Count the lines in the material below that contain the string "methods", treating case as significant, and reply with only that number.

*** Task data ***

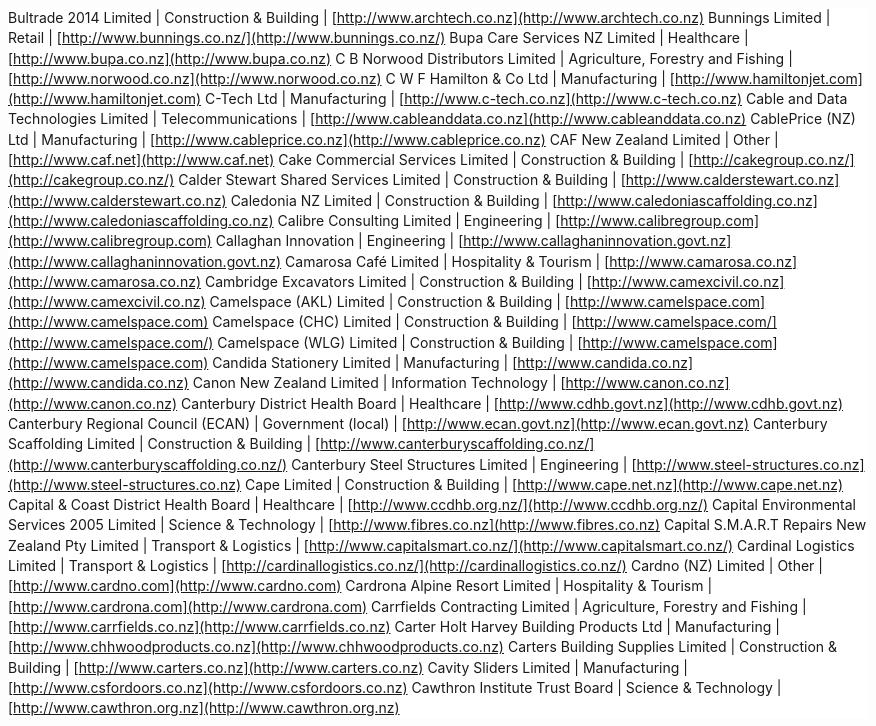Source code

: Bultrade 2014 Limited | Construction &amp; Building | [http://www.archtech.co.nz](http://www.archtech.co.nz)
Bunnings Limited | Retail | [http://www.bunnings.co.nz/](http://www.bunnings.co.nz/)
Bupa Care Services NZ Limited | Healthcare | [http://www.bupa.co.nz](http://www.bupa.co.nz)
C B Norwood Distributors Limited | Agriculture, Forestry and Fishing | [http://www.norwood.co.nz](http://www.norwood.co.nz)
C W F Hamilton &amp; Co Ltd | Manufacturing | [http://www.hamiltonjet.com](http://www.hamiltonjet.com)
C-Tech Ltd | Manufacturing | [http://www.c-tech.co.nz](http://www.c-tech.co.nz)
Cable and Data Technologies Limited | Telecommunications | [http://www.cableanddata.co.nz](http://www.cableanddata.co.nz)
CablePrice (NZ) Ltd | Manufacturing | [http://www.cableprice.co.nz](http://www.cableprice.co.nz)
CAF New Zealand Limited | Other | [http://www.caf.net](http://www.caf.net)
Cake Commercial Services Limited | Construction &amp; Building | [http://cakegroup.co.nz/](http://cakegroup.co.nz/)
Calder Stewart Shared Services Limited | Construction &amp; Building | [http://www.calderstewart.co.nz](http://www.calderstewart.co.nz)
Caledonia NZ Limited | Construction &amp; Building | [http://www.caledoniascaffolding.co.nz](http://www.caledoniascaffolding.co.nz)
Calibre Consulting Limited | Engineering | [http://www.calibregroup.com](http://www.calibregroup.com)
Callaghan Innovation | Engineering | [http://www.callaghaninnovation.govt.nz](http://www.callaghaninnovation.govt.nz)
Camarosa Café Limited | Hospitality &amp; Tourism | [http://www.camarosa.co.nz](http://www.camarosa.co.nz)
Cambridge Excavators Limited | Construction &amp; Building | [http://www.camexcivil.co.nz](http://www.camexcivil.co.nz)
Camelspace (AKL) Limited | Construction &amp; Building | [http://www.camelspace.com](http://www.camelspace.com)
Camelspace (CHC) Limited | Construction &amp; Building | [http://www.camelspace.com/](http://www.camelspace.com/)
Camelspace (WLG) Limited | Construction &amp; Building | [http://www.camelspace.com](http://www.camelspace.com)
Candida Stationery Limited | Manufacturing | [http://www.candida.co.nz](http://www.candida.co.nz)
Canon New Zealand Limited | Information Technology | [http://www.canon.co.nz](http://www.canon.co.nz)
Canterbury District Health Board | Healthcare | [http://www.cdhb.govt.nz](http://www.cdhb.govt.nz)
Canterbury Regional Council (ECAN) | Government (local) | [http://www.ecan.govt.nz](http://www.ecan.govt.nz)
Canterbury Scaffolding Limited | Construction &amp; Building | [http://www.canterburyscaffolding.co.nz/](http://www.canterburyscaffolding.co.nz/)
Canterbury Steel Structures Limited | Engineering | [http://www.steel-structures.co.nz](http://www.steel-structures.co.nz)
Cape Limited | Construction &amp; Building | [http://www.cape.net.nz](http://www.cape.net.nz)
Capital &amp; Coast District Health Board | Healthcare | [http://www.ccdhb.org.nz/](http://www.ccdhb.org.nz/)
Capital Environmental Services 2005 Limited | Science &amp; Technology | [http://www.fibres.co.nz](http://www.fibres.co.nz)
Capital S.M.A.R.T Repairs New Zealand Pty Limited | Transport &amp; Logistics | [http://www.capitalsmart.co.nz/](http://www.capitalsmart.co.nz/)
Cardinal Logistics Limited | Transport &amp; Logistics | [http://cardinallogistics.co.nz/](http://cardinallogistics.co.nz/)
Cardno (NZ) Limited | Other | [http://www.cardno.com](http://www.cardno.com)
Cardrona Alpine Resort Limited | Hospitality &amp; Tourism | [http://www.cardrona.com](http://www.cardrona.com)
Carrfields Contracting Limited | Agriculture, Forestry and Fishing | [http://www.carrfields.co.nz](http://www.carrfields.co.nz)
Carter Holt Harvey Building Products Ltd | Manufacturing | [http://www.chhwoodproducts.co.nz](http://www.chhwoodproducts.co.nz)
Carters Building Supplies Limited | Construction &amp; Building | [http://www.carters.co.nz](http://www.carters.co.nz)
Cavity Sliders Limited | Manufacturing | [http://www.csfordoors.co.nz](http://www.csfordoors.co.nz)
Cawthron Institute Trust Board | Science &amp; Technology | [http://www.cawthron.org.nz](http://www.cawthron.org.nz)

*** End of Task data ***
*** Task data ***

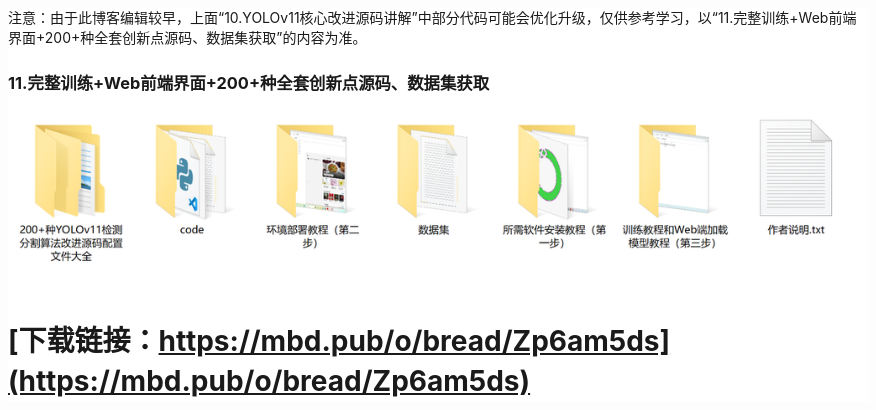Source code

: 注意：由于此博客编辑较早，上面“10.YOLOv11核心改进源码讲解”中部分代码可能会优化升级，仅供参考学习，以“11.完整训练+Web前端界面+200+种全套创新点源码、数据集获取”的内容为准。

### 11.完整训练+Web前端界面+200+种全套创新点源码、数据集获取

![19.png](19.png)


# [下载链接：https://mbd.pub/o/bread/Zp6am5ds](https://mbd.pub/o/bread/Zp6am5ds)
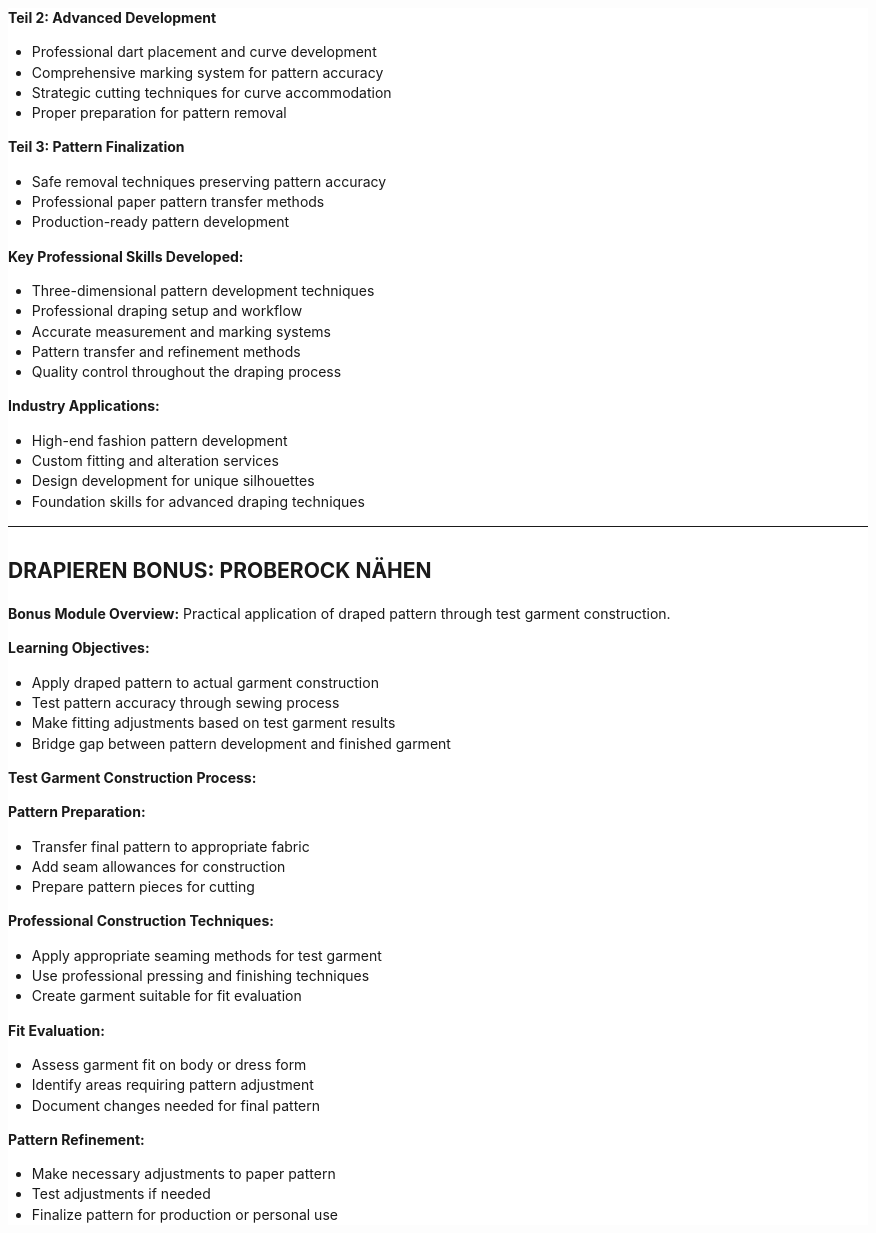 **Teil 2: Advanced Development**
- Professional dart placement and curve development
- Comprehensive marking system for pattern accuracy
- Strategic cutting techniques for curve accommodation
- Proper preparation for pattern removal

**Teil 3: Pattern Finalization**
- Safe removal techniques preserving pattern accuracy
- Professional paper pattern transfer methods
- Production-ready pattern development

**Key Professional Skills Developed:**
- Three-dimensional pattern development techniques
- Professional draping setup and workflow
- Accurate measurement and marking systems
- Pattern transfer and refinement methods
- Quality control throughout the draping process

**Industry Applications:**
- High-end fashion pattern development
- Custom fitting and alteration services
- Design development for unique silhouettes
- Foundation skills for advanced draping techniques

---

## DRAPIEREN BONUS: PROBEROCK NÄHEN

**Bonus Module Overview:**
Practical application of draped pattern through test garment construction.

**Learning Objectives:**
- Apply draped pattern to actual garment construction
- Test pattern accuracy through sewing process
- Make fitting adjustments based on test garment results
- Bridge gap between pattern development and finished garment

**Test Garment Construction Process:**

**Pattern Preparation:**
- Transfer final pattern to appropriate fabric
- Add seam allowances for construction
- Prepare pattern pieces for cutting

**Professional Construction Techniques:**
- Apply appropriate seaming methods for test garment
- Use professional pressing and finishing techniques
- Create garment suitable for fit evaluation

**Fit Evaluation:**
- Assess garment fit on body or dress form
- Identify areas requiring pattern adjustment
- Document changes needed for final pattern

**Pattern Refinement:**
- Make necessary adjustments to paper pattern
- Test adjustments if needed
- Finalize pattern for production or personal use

*** End of Task data ***

__Result for this exercise__: 3